L’Iran n’a pas de projet nucléaire militaire. Cette affirmation n’est pas extraite d’un discours de Mahmoud Ahmadinejad mais d’un rapport des services de renseignements américains (dont quelques pages sur 150 ont été rendues publiques cette semaine). Avec ce texte, la communauté du renseignement prend sa revanche sur la Maison Blanche. Plus jamais ça. Plus jamais nous ne porterons le chapeau de vos guerres : tel est en somme le message adressé à George Bush par les services secrets, CIA en tête. Il n’y aura pas de remake du scénario irakien. Si Messieurs Bush et Cheney veulent faire la guerre à l’Iran, c’est leur droit constitutionnel, mais ils devront assumer seuls leur choix.
Pour autant, les cris de victoire des partisans de l’apeasement ne sont guère de mise. Qu’apprend-on, en effet, dans ce texte explosif ? Non pas que le nucléaire iranien est un fantasme sorti du cerveau des docteurs Folamour de Washington pour justifier leurs noirs et impérialistes desseins. On n’y découvre pas non plus que les mollahs sont d’aimables pacifistes seulement soucieux de procurer à leur peuple une électricité écologiquement correcte. Les maîtres espions de l’Amérique se bornent à constater que Téhéran a gelé son programme nucléaire en 2003. Certes, il s’agit d’une déconvenue pour les faucons qui rêvaient d’en découdre – au demeurant, ils ne sont peut-être pas aussi nombreux qu’on l’imagine. Toutefois, cette conclusion en appelle deux autres. Primo, le programme nucléaire militaire iranien existe bel et bien ; secundo, les ayatollahs qui ont décidé de le geler peuvent aussi bien décider de le décongeler. Auquel cas Téhéran pourrait disposer d’une arme opérationnelle entre 2010 et 2015. En clair, l’affaire n’est pas classée. Loin s’en faut.
Il y a bien dans ce rapport une bonne nouvelle mais ce n’est pas celle que l’on croit. En effet, si l’on fait confiance à la CIA et aux autres agences (et, à vrai dire, on ne dispose pas de tant d’autres sources sur l’Iran), il apparaît que les dirigeants iraniens sont des hommes raisonnables. Contrairement à ce que laisse penser le langage fleuri du président Ahmadinejad, les ayatollahs comprennent les rapports de forces. Les prétendus « fous de Dieu » entendent aussi bien que n’importe quels autres politiques le langage de la carotte et du bâton.

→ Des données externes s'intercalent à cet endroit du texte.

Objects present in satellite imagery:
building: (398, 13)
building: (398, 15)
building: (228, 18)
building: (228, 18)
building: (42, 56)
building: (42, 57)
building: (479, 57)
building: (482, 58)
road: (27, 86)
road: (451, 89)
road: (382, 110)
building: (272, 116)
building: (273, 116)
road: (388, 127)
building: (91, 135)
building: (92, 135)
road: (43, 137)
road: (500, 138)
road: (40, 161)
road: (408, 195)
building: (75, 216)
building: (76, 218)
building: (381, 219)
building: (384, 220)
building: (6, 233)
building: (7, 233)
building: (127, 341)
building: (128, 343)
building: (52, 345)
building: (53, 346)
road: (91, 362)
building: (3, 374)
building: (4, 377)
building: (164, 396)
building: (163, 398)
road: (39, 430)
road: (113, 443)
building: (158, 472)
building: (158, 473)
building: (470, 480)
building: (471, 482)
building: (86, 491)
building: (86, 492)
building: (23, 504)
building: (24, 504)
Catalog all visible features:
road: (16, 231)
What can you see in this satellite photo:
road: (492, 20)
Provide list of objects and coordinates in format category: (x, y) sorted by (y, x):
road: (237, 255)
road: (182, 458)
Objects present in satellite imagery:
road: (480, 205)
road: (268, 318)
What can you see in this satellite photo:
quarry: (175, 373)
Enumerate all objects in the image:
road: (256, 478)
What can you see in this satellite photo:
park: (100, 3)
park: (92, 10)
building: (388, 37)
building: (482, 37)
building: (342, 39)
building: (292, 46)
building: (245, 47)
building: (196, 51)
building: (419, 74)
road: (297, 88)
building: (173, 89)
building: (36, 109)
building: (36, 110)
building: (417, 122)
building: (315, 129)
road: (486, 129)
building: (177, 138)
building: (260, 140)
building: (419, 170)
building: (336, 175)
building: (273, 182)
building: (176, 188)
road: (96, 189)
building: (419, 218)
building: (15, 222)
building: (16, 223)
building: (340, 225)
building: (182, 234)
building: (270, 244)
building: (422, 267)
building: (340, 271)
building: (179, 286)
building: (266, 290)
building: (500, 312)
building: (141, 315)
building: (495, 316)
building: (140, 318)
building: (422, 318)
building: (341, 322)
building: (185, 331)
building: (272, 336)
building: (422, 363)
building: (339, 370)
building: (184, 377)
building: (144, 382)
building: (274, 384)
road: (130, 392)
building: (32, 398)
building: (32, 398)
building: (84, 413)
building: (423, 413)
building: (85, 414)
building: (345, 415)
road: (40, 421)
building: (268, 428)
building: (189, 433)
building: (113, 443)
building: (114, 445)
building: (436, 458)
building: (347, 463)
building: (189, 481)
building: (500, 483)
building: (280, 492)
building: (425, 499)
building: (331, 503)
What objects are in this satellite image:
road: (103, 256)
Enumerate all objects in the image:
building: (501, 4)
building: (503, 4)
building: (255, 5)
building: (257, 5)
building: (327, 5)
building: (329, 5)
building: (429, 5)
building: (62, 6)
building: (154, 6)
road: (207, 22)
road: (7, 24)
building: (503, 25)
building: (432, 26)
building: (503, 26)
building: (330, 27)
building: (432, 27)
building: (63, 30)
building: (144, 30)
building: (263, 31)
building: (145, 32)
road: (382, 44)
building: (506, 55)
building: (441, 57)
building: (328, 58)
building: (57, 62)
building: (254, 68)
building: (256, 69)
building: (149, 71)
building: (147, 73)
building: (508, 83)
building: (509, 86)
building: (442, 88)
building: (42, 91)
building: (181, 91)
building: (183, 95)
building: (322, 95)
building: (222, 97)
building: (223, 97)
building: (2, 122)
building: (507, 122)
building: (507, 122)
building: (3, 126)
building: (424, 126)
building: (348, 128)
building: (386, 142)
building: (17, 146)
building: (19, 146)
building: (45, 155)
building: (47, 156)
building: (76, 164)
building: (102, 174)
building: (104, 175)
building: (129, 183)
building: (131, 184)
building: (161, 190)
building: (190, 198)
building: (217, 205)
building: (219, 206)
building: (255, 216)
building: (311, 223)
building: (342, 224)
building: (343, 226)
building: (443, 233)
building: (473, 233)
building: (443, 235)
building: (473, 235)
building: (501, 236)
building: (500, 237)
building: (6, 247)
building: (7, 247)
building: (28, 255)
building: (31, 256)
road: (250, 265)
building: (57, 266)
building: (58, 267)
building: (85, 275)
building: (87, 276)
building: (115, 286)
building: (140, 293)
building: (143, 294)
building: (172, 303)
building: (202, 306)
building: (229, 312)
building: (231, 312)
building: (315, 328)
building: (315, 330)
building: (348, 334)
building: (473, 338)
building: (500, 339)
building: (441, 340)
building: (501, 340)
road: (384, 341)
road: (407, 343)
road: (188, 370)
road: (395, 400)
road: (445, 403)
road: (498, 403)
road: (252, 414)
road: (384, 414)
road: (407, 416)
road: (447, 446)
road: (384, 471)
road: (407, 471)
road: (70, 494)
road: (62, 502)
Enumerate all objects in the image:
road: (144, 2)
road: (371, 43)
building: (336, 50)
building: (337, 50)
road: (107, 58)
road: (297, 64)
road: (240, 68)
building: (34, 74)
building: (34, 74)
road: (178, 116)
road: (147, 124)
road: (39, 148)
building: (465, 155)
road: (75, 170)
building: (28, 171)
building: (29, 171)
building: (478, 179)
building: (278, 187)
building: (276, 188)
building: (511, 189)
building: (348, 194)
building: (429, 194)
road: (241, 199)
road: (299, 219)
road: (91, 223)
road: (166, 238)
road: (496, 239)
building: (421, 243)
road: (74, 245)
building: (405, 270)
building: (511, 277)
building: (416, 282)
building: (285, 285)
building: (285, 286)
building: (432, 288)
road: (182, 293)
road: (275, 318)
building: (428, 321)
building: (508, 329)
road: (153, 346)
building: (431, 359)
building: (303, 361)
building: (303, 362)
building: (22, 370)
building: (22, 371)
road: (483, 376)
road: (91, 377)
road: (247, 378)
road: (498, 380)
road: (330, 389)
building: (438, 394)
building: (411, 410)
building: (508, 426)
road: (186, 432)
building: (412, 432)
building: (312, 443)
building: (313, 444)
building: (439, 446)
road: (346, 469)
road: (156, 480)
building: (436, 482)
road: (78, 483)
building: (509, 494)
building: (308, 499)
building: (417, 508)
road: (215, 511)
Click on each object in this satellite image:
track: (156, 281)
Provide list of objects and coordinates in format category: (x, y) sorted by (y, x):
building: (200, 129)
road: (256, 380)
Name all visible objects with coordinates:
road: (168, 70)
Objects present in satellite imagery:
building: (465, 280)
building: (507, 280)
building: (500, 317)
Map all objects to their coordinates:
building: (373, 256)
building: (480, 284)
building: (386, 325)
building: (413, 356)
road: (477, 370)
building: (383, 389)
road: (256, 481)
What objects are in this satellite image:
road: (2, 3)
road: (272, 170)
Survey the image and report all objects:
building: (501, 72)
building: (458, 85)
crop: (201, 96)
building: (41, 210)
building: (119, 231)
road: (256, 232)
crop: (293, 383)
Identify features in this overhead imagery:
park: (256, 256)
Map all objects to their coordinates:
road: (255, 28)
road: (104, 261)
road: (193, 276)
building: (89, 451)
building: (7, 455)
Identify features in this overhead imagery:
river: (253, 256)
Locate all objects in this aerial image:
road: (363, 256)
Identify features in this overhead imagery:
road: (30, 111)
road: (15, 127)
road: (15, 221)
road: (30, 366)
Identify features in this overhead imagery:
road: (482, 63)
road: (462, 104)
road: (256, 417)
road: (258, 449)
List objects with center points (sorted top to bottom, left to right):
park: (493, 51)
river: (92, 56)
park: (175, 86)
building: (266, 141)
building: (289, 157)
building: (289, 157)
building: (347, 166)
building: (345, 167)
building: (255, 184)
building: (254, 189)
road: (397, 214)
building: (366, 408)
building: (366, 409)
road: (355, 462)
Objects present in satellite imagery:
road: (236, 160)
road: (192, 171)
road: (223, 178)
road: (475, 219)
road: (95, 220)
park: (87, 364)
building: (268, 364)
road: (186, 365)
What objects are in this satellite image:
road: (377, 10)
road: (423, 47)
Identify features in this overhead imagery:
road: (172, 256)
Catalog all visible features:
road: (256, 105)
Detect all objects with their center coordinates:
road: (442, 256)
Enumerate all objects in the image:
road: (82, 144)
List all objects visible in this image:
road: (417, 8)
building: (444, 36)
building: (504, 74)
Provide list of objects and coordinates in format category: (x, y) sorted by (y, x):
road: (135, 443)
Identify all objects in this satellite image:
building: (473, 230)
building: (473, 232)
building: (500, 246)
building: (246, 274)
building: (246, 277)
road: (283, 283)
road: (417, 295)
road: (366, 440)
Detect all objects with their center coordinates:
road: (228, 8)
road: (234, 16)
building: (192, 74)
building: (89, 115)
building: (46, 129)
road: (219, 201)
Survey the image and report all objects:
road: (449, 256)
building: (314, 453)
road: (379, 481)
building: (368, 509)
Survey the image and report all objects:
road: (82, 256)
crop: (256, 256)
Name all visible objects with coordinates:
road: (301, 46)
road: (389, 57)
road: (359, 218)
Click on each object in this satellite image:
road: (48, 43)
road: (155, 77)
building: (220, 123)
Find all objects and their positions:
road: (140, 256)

Inutile, cependant, de se bercer d’illusions. Les Iraniens veulent la bombe. Simplement, les désirs sont une chose, les capacités une autre et les actes encore une troisième. Le rapport de l’intelligence US nous renseigne d’abord sur le troisième plan. Restent les deux premiers. S’agissant des souhaits et des capacités de Téhéran, la cause est entendue. Non seulement l’Iran a mené un programme nucléaire jusqu’en 2003, mais il l’a de surcroît dissimulé. Et c’est seulement pris la main dans le pot d’uranium qu’il a arrêté sa tambouille nucléaire.
Bien sûr, il faut se demander pourquoi on ajouterait foi aux « révélations » des services américains. Question brûlante sur laquelle ni les avocats, ni les adversaires de la politique américaine n’ont envie de s’attarder. De leur propre aveu, les services américains ont été incapables de détecter le programme iranien lorsqu’il était en pleine activité mais ont claironné son existence une fois qu’il était suspendu. Si l’on ajoute à ce bilan leur incurie en Irak et en Lybie et leur incapacité à prévenir les attaques du 11 septembre, il n’y a pas de quoi leur faire une confiance aveugle aujourd’hui.
Cela dit, quelle que soit sa fiabilité, le mérite de ce rapport est de rappeler que les dirigeants de Téhéran ne sont pas des fous furieux mais des realpoliticiens. Ils veulent l’arme nucléaire mais pas à tout prix. Reste à savoir combien ils sont prêts à mettre sur la table – et éventuellement combien d’Iraniens ils sont prêts à sacrifier à cette fin. Plutôt que de pousser des glapissements sur le juste combat qu’il conviendrait de mener contre les forces du mal, il importe de répondre à cette question.